Based on the latest decision of the Belgian DPA, all these organisations run the risk of fines, having demonstrated a “high degree of negligence” in appointing their head of compliance/legal as DPO.

2. Belgian Data Processing Authority ruling

Following an investigation triggered by a data breach, the DPA’s Inspection Service alleged that the defendant did not comply with article 38.6 GDPR because it appointed its Head of Compliance, Risk and Audit as DPO.

The defendant argued that there was no conflict of interest between these roles, to the extent that the DPO was not involved in any decision-making around the processing of personal data.

The DPA disagreed, pointing out that in its capacity of Head of Compliance, Risk and Audit, the DPO was the end-responsible for the processing of personal data in the context of the organisation’s compliance, risk and audit activities. As a result, the DPA ruled that it was impossible for the DPO to exercise any independent oversight on these processing activities.

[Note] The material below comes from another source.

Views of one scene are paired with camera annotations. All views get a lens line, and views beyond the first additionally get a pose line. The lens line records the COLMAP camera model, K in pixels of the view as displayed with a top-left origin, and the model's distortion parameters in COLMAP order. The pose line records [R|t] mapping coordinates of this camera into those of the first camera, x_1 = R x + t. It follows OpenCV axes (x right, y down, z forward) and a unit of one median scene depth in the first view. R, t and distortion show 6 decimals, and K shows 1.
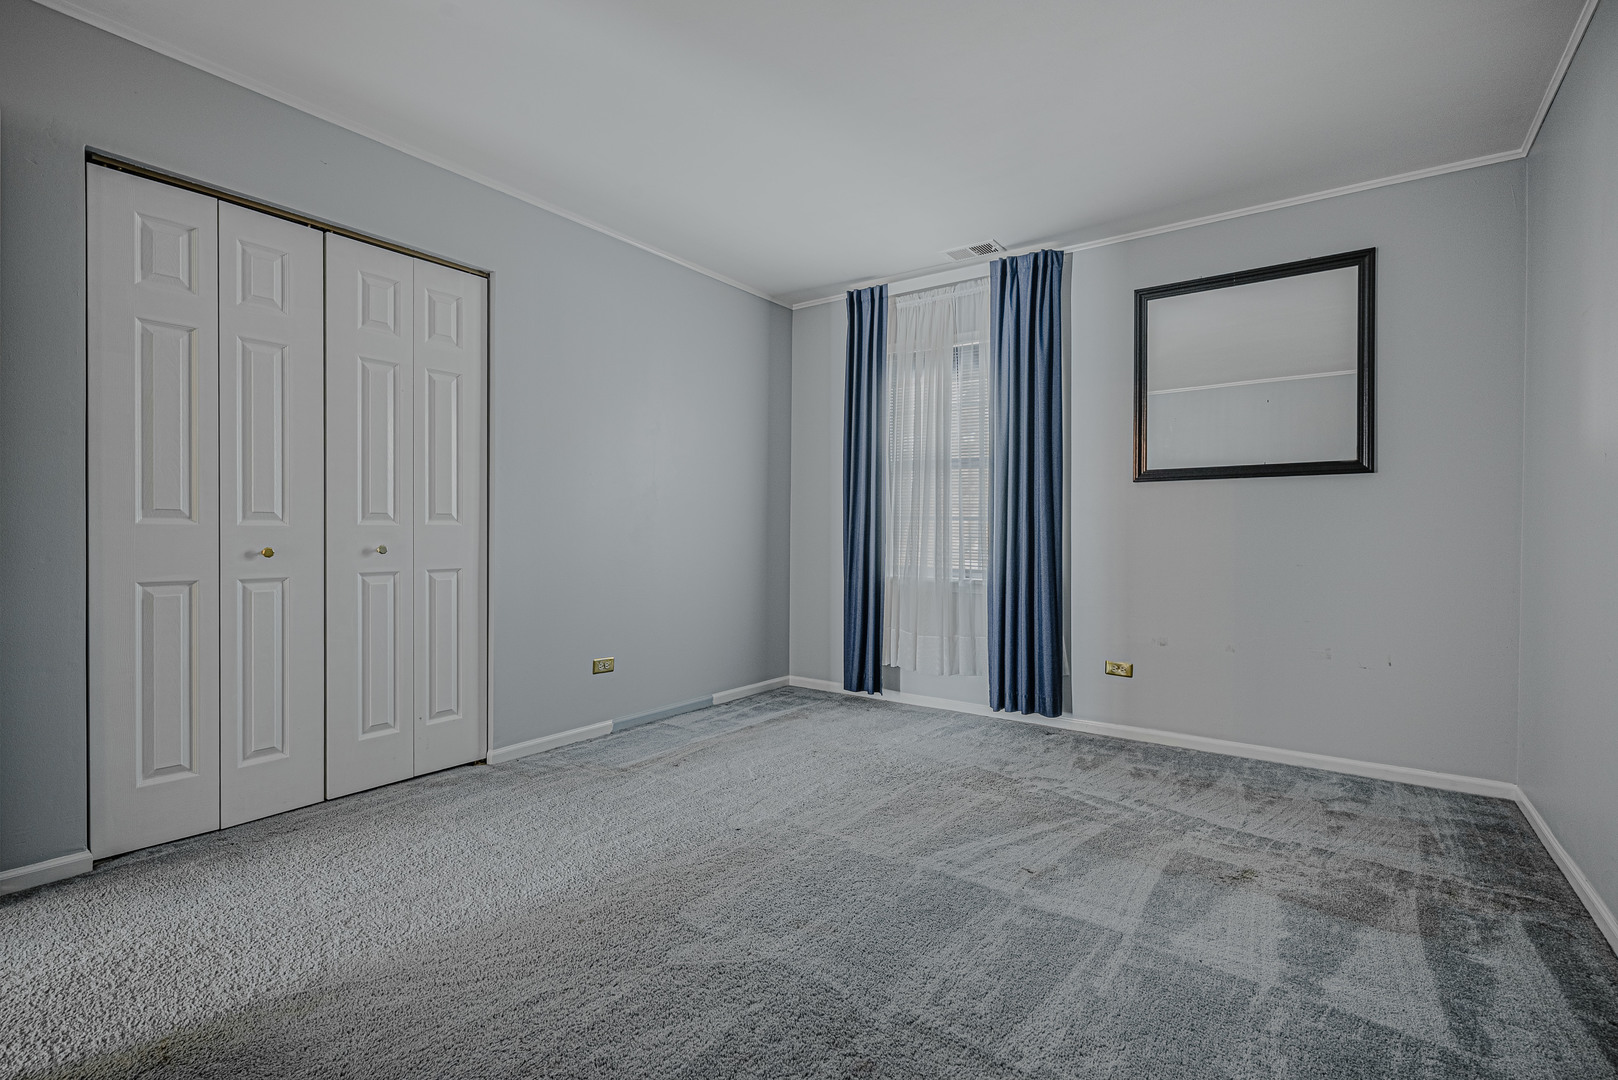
lens RADIAL K [[745.0, 0, 809.0], [0, 745.0, 540.0], [0, 0, 1]] dist [-0.000634, -0.000042]
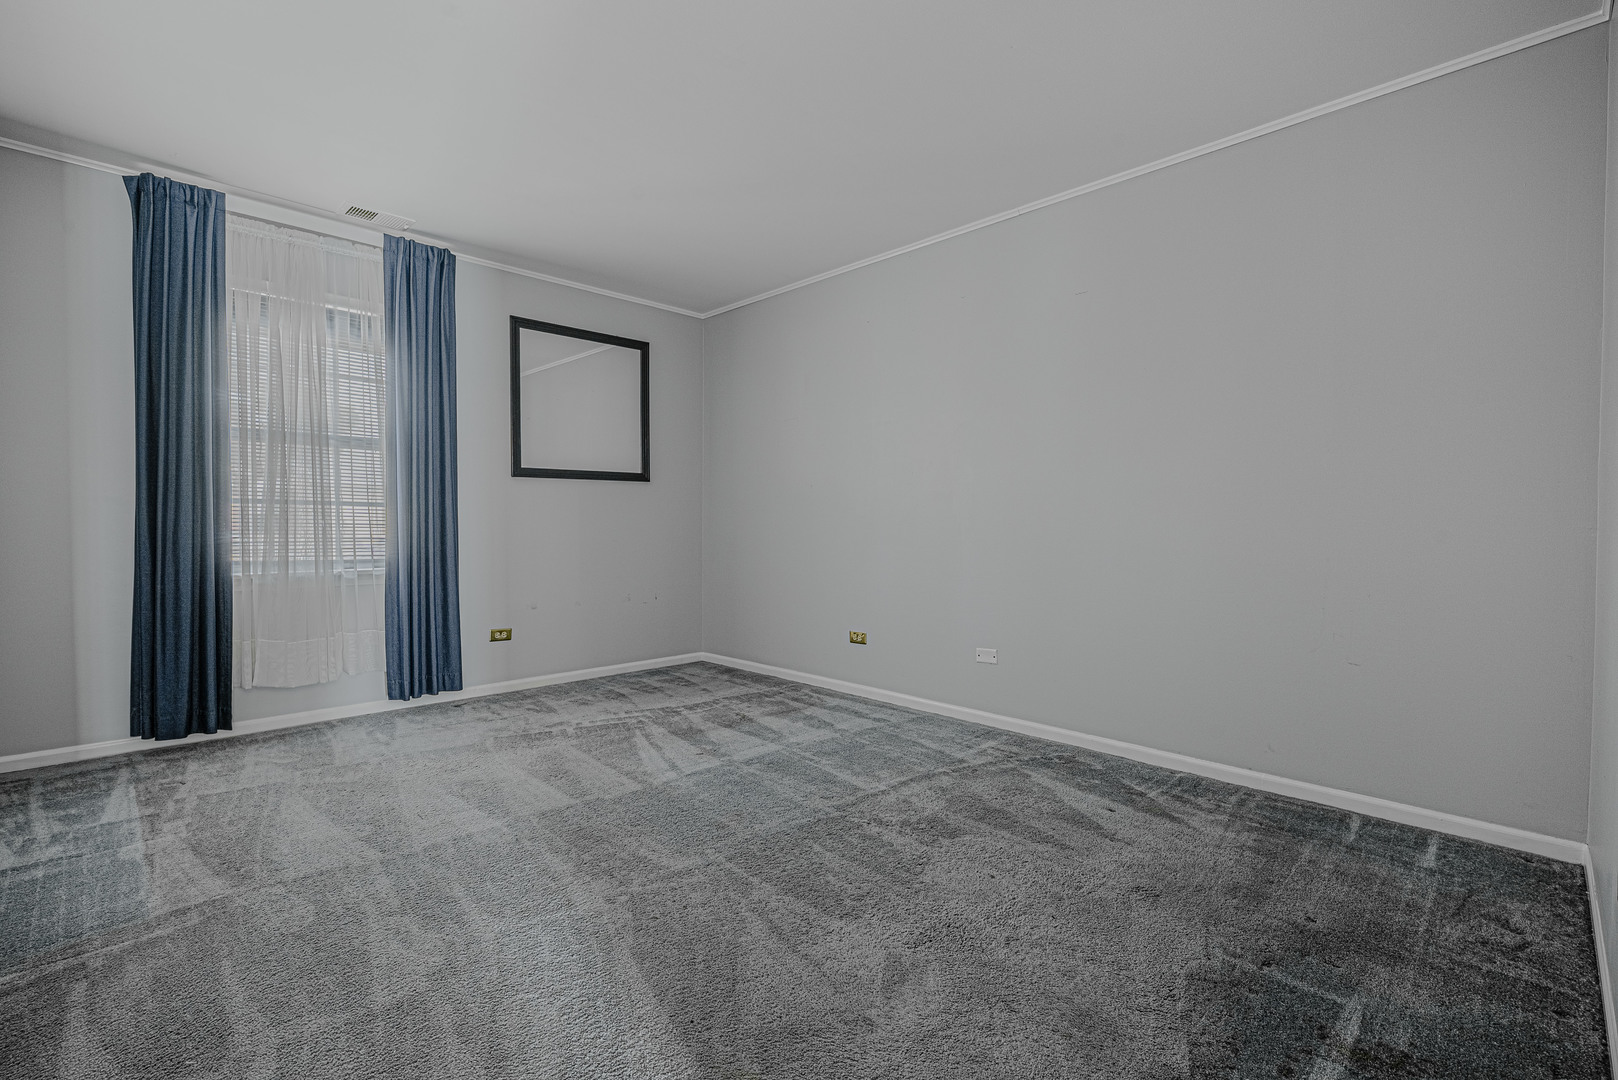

On the basis of the fact that “the concept of the DPO is not new and has been existing since long in many Member States and many organisations” (although it did not exist in Belgium before the adoption of the GDPR), the DPA’s Dispute Chamber concluded that in combining these roles, the defendant acted with a “significant degree of negligence”.

The defendant was convicted to resolve the conflict of interest and was fined an amount of 50.000 EUR. The amount of the fine may seem insignificant (approximately 0.001% of annual turnover) but it is by far the highest administrative fine imposed by the Belgian DPA so far.